Across the French public sector, something has shifted. Ministries and large public organizations are being asked to assess what it would take to reduce dependence on non-European technology. In some cases, that means making plans to move away from widely used tools and platforms. The change won’t happen overnight. But it does signal a clear direction for the future.
A stronger push from the center
France’s digital authority, La Direction Inter-ministérielle du Numérique (DINUM), has clarified its doctrine for public sector IT procurement, encouraging the use of trusted European solutions and greater control over critical systems. At the same time, ANSSI continues to set expectations around security, risk management, and sovereignty for government systems. Together, these signals are shaping how organizations think about their technology choices.
And these conversations are no longer just happening between IT teams. It is being led at ministerial level, with clear expectations around independence, resilience, and long-term control.
From cloud convenience to control and continuity
For years, major global cloud platforms have offered simplicity, scale, and a familiar user experience, expectations that are certainly not disappearing. French public sector organizations still want tools that are easy to use, feature-rich, and cost-effective.
But there is growing awareness that convenience can come with trade-offs. Legal jurisdiction, dependency on external providers, and the risk of disruption are now part of the evaluation. Recent discussions in the market have even explored “blackout scenarios,” where access to critical services could be restricted or interrupted.
That has changed the tone of the conversation.
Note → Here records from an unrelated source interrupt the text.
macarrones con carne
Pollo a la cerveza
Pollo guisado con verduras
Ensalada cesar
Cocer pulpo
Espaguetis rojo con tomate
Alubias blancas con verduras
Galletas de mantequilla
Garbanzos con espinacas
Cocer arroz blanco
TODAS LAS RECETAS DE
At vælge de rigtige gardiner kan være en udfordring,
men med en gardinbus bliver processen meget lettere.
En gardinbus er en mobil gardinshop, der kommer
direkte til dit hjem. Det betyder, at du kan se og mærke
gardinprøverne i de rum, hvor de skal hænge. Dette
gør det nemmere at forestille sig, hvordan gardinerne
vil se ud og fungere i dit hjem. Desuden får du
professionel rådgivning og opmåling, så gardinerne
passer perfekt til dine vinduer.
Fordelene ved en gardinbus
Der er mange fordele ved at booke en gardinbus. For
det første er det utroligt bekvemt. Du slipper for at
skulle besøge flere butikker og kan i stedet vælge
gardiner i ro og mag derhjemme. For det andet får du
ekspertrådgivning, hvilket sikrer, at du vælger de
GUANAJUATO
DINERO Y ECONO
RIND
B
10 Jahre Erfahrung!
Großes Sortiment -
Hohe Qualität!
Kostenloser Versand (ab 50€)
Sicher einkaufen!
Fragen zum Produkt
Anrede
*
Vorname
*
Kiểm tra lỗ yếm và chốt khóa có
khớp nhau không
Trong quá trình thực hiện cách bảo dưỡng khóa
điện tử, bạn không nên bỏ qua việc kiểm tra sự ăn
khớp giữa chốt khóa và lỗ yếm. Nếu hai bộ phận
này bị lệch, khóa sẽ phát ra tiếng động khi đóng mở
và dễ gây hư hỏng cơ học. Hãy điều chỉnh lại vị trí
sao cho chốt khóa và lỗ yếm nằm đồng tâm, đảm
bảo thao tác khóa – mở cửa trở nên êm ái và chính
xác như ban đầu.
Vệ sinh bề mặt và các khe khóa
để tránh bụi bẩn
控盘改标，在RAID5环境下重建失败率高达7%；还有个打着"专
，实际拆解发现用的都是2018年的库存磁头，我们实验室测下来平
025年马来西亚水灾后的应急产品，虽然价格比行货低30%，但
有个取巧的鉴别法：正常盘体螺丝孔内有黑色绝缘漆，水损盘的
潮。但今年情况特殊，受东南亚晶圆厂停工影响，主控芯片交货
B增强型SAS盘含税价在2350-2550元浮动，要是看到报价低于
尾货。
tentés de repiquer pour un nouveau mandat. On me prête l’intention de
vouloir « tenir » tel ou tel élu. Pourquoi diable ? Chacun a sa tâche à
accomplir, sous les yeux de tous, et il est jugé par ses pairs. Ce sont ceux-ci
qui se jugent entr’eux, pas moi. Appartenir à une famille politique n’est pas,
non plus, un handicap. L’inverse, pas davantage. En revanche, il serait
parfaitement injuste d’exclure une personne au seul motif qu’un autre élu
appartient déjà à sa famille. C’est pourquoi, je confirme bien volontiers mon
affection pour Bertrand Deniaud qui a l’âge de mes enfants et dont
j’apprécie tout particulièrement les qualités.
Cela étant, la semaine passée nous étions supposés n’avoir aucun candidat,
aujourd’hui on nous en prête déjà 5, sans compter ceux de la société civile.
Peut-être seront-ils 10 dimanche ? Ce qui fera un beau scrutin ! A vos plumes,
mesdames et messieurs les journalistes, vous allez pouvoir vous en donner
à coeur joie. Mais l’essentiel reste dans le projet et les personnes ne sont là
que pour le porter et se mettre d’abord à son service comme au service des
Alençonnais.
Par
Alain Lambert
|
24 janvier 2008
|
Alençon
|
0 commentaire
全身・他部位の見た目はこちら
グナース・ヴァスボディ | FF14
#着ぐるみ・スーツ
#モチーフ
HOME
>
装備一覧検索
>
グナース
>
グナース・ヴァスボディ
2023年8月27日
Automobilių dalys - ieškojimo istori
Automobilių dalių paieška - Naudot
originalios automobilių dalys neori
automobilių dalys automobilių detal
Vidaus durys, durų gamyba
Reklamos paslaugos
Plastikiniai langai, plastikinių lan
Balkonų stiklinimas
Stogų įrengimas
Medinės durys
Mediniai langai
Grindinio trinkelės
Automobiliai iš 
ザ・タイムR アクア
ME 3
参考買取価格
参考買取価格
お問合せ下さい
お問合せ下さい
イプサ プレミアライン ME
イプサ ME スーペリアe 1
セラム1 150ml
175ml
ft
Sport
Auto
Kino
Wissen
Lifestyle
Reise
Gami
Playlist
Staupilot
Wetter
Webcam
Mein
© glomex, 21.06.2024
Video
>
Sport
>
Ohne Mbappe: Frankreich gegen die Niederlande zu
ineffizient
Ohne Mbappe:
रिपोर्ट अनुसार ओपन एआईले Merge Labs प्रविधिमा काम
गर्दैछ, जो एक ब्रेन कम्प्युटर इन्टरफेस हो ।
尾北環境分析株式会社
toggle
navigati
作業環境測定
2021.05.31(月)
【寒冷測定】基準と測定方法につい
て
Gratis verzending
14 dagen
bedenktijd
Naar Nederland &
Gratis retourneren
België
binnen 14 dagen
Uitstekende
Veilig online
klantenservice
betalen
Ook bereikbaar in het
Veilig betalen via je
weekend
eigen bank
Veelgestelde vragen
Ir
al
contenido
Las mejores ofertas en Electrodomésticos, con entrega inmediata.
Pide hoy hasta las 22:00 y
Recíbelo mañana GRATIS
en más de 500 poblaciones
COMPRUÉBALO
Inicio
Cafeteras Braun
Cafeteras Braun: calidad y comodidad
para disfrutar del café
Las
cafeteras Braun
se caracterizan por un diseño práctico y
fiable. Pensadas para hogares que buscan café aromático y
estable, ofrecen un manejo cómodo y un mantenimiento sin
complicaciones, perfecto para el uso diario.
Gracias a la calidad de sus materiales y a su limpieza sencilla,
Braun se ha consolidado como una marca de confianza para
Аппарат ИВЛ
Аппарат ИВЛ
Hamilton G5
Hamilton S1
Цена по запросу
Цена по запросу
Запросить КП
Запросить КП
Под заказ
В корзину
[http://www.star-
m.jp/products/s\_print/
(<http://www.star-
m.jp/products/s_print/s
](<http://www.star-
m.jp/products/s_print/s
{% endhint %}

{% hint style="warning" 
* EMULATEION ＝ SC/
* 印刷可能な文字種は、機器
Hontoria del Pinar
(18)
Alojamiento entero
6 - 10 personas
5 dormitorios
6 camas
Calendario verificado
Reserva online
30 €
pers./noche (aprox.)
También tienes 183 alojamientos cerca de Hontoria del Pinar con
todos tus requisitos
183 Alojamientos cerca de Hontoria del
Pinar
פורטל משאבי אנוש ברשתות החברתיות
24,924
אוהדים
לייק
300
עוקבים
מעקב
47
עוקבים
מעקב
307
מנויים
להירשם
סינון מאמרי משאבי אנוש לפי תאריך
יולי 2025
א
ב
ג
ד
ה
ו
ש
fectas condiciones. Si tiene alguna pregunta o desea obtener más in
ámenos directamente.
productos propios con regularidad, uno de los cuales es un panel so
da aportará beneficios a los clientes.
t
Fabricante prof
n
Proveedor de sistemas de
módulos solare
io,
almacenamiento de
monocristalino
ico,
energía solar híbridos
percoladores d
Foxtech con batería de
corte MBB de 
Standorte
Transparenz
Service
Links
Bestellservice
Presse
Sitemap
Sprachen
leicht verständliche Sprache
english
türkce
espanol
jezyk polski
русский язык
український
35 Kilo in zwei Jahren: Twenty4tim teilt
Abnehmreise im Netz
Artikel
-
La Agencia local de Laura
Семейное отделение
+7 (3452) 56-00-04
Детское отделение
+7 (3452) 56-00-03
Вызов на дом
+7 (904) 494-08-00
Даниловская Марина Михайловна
The focus is shifting from what works today to what can be relied on over time, for the long-term.
Open source is part of the answer, but not the whole system
France has long supported open source, and that momentum is growing. National initiatives are promoting collaboration tools built on open technologies, often in partnership with other European countries.
Open source brings flexibility and transparency. It gives organizations more control over how systems are built and deployed. But components are not the same as a complete system.
Open source and sovereign collaboration: who carries the responsibility?
Running a collaboration environment at scale requires ongoing responsibility. Integration, updates, security, and compliance do not disappear. They need to be managed, either internally or by a vendor that takes accountability for the full solution. Building on an open-source solution doesn’t mean you have the resources to support it in the long term.
For many public sector organizations, that balance is still being worked out.
Why this matters for collaboration and video
What we see is that public sector organizations are not looking for a standalone meeting platform. They are looking for a sovereign collaboration environment that can support messaging, file sharing, and video within their own constraints. Video becomes one part of a larger workflow, often tied to specific use cases such as secure communications, air-gapped environments, or cross-agency coordination.
That is where flexibility comes into play. The ability to integrate into existing systems, support different deployment models, and operate within strict security requirements becomes more important than any single feature.
A shift that is still taking shape
France has been investing in sovereign technology for years. What is different now is the pace and the level of coordination. There is clear political backing, growing market demand, and a stronger ecosystem of European providers making locally-sourced a valid option.
At the same time, expectations remain high. Public sector organizations need solutions that are reliable, easy to use, and sustainable over time. They are cautious about replacing one dependency with another or adopting tools that cannot be maintained in the long run.
That is why I don’t see this transition as defined by a single decision. It will be shaped by how well new approaches can deliver control without adding complexity, and how they support the critical conversations that public services rely on every day.